R. 243-1 et R. 243-3 du code de l'action sociale et des familles que sont orientées vers

les établissements et services d'aide par le travail les personnes handicapées ayant une capacité de travail inférieure à un tiers au sens de l'article R. 341-2 du code de la sécurité sociale, mais dont l'aptitude potentielle à travailler est suffisante pour justifier leur admission dans ces établissements et services, et que peuvent également l'être les personnes handicapées dont

la capacité de travail est supérieure, lorsque leur besoin d'un ou de plusieurs soutiens médicaux, éducatifs, sociaux, psychologiques le justifie et ne peut être satisfait par une orientation vers

le marché du travail.

4. Mme A, née le 25 novembre 1979, qui bénéficie d'une reconnaissance

de la qualité de travailleur handicapé, a été orientée vers le marché du travail par une décision de la commission des droits et de l'autonomie des personnes handicapées de l'Aube

du 23 mars 2023. Par la requête enregistrée sous le n° 2301659, elle conteste la décision implicite par laquelle cette commission a rejeté son recours administratif préalable obligatoire contre la décision du 23 mars 2024. Par la requête enregistrée sous le n°2302173, elle conteste la décision du 21 juillet 2023 par laquelle la commission des droits et de l'autonomie des personnes handicapées (CDAPH) a rejeté son recours administratif préalable formé à l'encontre de la décision du 23 mars 2023 lui attribuant une orientation professionnelle vers le marché du travail valable sans limitation de durée à compter de cette date. Il y a lieu de joindre ces deux requêtes pour y statuer par un même jugement.

Sur les conclusions de la requête n°2301659 :

5. La décision explicite du 21 juillet 2023, intervenue en cours d'instance, s'est substituée à la décision implicite qui avait été opposée à Mme A. Par suite, les conclusions dirigées contre la décision implicite sont devenues sans objet, et il n'y a pas lieu d'y statuer.

Sur les conclusions de la requête n°2302173 :

6. La circonstance que Mme A ait bénéficié de la reconnaissance de la qualité de travailleur handicapé n'implique pas par elle-même son orientation professionnelle en Etablissement ou Service d'Aide par le Travail (ESAT).

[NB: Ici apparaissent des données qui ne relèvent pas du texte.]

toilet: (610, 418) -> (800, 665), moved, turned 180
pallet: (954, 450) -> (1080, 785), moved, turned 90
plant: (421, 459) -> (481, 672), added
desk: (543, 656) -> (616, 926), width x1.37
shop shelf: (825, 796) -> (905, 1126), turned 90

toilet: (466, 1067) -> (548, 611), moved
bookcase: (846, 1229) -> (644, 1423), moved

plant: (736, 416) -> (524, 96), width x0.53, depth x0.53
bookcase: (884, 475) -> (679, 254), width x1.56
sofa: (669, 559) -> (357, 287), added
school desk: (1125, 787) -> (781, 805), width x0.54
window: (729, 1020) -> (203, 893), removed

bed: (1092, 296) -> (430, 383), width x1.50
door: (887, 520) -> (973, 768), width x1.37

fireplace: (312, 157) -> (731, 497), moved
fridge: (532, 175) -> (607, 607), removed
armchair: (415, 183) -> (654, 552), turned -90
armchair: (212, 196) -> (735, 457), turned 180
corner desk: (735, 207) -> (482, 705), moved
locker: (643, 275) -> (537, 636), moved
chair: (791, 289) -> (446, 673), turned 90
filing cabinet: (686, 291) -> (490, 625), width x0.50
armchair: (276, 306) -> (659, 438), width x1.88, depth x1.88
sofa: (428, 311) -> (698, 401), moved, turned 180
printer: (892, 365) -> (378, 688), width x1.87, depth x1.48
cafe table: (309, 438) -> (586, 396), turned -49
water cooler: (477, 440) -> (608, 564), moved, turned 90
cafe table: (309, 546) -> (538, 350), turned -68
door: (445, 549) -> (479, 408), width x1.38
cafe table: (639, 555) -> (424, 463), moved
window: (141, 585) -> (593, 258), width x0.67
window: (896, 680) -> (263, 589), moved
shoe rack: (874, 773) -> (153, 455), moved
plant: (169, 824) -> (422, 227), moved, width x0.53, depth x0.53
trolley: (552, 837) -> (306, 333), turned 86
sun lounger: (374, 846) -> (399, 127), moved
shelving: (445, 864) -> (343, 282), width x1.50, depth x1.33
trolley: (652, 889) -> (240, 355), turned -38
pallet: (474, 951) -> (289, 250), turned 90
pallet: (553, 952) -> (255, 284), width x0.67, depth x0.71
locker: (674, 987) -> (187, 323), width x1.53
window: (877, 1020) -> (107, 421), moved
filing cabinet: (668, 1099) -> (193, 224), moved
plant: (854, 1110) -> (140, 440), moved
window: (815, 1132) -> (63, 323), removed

Si les documents médicaux qu'elle produit révèlent qu'elle souffre d'une lombalgie algique, aucune pièce du dossier ne permet d'établir que sa capacité de travail serait inférieure à un tiers au sens de l'article R. 341-2 du code de la sécurité sociale. Par suite, la requête n°2302173 doit être rejetée.

D E C I D E :

Article 1er : Il n'y a pas lieu de statuer sur la requête n°2301659.

Article 2 : La requête n°2302173 de Mme A est rejetée.

Article 3 : Le présent jugement sera notifié à Mme B A et à la maison départementale des personnes handicapées de l'Aube.

Rendu public par mise à disposition au greffe le 19 mars 2025.

Le magistrat désigné,

signé

A. DESCHAMPSLe greffier,

signé

A. PICOT

La République mande et ordonne à la ministre du travail, de la santé, des solidarités et des familles en ce qui la concerne ou à tous commissaires de justice à ce requis en ce qui concerne les voies de droit commun contre les parties privées, de pourvoir à l'exécution de la présente décision.